### EXERCISE OBJECTIVE:
In the records below, the relevant part opens with the line containing "Quarryv…, PA" and closes with the line containing "irst to know"; print that part exactly and only, without its pictures.

### EXTRACTED RECORDS:
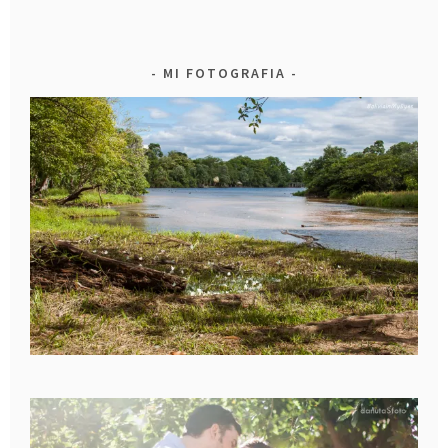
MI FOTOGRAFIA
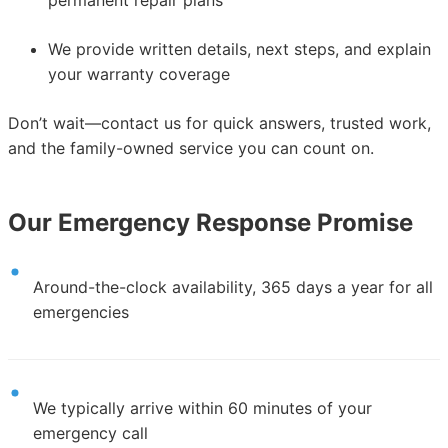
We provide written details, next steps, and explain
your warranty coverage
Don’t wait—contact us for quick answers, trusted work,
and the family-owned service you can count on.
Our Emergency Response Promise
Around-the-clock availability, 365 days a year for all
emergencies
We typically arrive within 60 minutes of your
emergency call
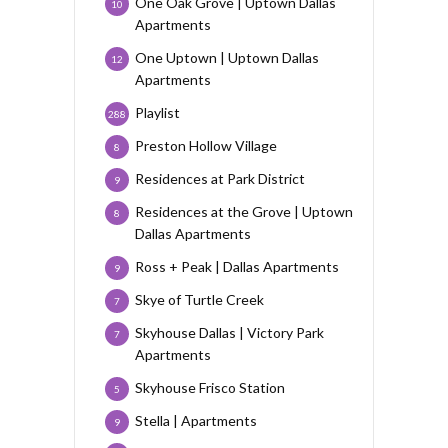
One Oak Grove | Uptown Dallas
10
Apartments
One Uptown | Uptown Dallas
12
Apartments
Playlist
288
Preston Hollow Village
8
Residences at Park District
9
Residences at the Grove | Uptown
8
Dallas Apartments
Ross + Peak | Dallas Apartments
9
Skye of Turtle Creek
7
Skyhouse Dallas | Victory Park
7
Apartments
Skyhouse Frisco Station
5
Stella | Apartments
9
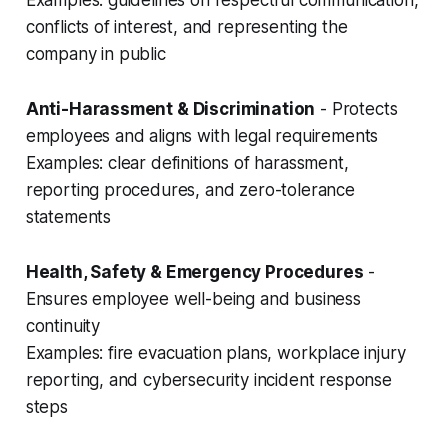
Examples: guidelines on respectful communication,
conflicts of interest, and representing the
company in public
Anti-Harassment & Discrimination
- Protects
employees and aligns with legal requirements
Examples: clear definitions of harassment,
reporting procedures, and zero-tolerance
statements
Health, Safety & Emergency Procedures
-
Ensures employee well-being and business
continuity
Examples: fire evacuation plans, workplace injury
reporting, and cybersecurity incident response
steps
--
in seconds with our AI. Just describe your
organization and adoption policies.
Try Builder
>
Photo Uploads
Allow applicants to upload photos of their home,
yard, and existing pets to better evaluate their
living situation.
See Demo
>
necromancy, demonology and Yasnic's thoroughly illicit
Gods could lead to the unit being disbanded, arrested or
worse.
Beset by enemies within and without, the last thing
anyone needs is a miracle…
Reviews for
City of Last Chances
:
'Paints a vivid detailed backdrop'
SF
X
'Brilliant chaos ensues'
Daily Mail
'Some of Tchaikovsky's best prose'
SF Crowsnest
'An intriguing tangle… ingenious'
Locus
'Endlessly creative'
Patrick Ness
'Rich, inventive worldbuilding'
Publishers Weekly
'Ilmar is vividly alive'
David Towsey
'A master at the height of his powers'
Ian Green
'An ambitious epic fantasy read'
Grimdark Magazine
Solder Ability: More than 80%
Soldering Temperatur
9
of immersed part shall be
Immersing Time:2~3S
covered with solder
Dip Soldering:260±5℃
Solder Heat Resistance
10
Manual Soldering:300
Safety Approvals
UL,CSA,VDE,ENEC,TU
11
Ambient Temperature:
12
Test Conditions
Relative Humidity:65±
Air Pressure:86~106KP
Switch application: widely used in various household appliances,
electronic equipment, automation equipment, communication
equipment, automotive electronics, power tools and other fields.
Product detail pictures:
* * *
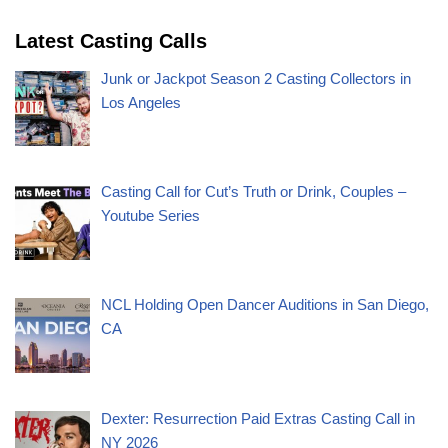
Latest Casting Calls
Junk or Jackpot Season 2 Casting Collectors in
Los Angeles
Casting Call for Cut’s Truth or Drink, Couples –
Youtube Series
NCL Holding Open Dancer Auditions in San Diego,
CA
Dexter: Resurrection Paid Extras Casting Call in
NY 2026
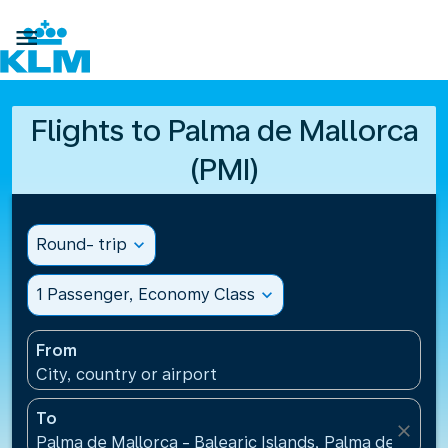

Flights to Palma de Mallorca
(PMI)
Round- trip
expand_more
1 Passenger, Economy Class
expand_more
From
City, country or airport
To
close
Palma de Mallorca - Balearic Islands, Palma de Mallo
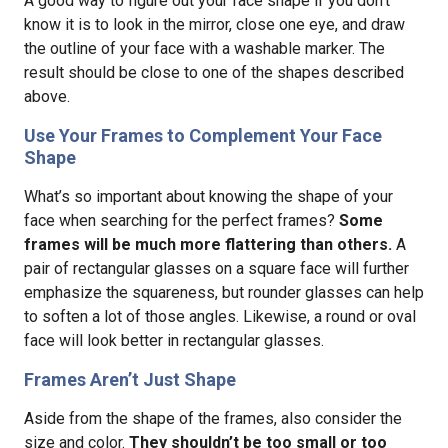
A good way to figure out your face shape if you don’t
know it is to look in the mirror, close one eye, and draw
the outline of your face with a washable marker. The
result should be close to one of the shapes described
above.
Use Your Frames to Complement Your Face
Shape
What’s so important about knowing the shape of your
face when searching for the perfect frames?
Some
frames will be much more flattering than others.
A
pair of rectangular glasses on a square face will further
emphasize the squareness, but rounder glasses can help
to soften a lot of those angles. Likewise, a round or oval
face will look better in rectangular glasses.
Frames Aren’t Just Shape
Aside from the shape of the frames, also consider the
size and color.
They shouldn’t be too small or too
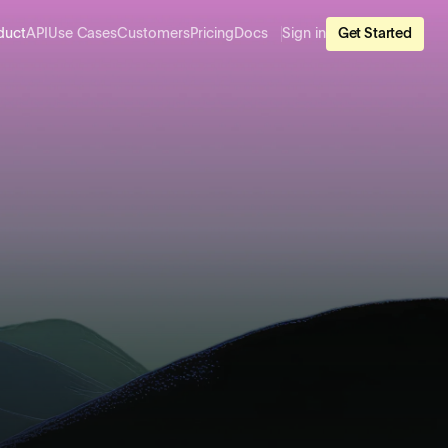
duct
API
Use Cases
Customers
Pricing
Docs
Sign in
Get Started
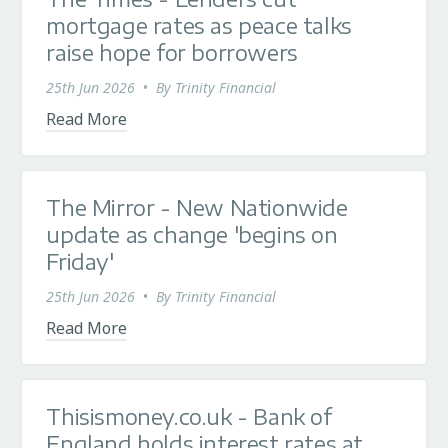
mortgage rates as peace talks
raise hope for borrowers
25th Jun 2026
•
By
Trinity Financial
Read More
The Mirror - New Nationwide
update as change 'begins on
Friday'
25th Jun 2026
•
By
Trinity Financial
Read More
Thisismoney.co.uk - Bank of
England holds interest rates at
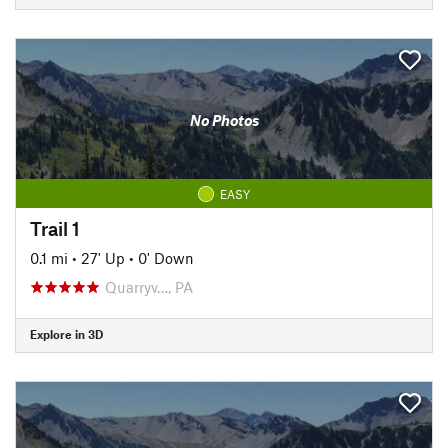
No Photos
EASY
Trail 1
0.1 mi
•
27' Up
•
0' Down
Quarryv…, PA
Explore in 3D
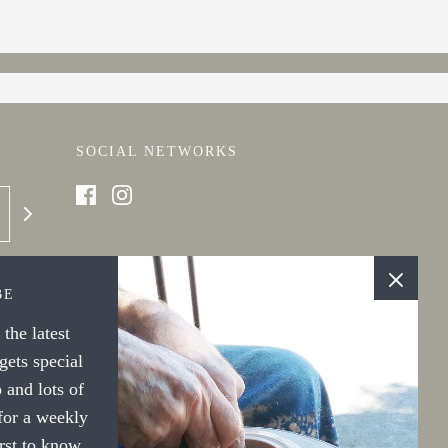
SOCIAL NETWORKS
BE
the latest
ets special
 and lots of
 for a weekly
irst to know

### WORKED SOLUTION:
Quarryv…, PA
Explore in 3D
SOCIAL NETWORKS
BE
the latest
ets special
 and lots of
 for a weekly
irst to know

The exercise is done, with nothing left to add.